Contexte : Frontex et les critiques de la politique migratoire européenne
L’article analyse deux importants arrêts de la Cour de justice de l’Union européenne (CJUE) rendus en décembre 2025 concernant la responsabilité de l’agence européenne de garde-frontières Frontex.
Depuis plusieurs années, Frontex est critiquée pour de possibles violations des droits humains aux frontières extérieures de l’Union européenne – notamment en raison des « pushbacks », c’est-à-dire des refoulements illégaux de réfugié·e·s et migrant·e·s.
Cette question est également importante pour la Suisse, puisque la population suisse a voté en 2022 sur l’extension du mandat de Frontex.

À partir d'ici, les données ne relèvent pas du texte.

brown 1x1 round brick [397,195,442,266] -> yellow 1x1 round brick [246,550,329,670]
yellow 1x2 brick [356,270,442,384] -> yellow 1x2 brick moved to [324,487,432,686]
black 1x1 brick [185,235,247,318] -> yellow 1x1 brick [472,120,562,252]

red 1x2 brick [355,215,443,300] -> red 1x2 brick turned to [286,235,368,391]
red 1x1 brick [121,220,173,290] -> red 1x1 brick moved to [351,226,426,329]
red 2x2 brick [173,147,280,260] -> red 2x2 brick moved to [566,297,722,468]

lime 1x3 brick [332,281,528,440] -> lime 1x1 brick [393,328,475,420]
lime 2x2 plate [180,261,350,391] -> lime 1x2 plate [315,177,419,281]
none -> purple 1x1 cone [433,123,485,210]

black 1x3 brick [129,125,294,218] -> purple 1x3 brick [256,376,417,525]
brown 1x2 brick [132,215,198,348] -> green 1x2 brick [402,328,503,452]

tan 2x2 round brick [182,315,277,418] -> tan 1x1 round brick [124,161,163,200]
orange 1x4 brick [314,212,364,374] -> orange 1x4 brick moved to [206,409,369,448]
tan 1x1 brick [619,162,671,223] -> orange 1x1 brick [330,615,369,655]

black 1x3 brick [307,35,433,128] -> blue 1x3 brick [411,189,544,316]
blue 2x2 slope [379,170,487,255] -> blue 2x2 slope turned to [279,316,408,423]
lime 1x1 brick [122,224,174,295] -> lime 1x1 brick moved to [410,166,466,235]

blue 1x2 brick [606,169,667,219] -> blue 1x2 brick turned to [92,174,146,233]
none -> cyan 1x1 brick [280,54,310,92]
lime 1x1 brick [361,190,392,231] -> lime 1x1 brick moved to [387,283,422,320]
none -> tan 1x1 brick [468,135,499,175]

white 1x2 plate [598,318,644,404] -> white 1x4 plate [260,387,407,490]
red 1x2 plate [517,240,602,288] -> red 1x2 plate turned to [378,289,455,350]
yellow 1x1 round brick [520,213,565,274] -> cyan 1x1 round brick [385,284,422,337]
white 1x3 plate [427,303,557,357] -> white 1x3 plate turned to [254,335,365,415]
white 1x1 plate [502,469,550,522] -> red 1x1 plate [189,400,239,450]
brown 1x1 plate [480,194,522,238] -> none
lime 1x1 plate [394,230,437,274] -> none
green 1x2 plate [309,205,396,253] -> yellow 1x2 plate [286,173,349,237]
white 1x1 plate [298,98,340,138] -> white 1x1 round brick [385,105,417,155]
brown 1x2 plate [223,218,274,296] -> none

Malgré de fortes critiques, le projet a été accepté.
Les affaires « WS » et « Hamoudi »
L’article se concentre sur deux affaires concrètes portées devant la Cour de justice de l’Union européenne.
L’affaire « WS »
Une famille syro-kurde a été renvoyée vers la Turquie dans le cadre d’une opération commune de retour, malgré sa demande de protection.
La famille soutenait qu’elle n’avait eu aucune véritable possibilité de déposer une demande d’asile ni de s’opposer à son expulsion.
Dans un premier temps, l’action avait été rejetée au motif que Frontex n’était pas responsable, les décisions de retour ayant été formellement prises par la Grèce.
L’affaire « Hamoudi »
Cette procédure concernait un réfugié syrien qui aurait été victime d’un pushback en mer alors que Frontex surveillait l’opération.
Le principal problème résidait dans le manque d’accès aux preuves. De nombreux documents restaient secrets, des smartphones avaient été confisqués ou détruits et les documents opérationnels étaient difficilement accessibles.
Critiques de la pratique antérieure
L’article critique la jurisprudence antérieure comme étant trop formaliste.
Les principaux problèmes étaient notamment :
- le fait que Frontex pouvait transférer la responsabilité aux États membres,
- que des preuves presque impossibles à obtenir étaient exigées des personnes concernées,
- et que la vulnérabilité particulière des réfugié·e·s était insuffisamment prise en compte.
Selon l’analyse, cela avait conduit à une sorte « d’immunité de fait » de Frontex.
La nouvelle position de la Cour de justice de l’Union européenne
Les nouveaux arrêts marquent un tournant important.
Frontex assume une responsabilité propre
La CJUE a clairement indiqué que Frontex ne pouvait pas transférer toute responsabilité aux États membres.
Même lorsque les États décident formellement des expulsions, Frontex doit elle-même vérifier si les droits fondamentaux sont respectés.
Assouplissement des exigences en matière de preuve
Dans l’affaire Hamoudi, la Cour a également décidé que les tribunaux devaient davantage tenir compte de la situation difficile des personnes concernées.
Lorsque des informations essentielles se trouvent principalement entre les mains des autorités ou de Frontex, les exigences de preuve ne doivent pas être irréalistes.
Importance des arrêts
Ces décisions sont considérées comme une avancée importante pour la protection des droits fondamentaux des migrant·e·s aux frontières extérieures de l’Union européenne.
Pour la première fois, il est reconnu plus clairement que Frontex peut porter une responsabilité juridique propre et que les personnes concernées doivent avoir un accès plus réaliste aux tribunaux.
Le système européen de responsabilité demeure toutefois complexe et de nombreux obstacles structurels subsistent.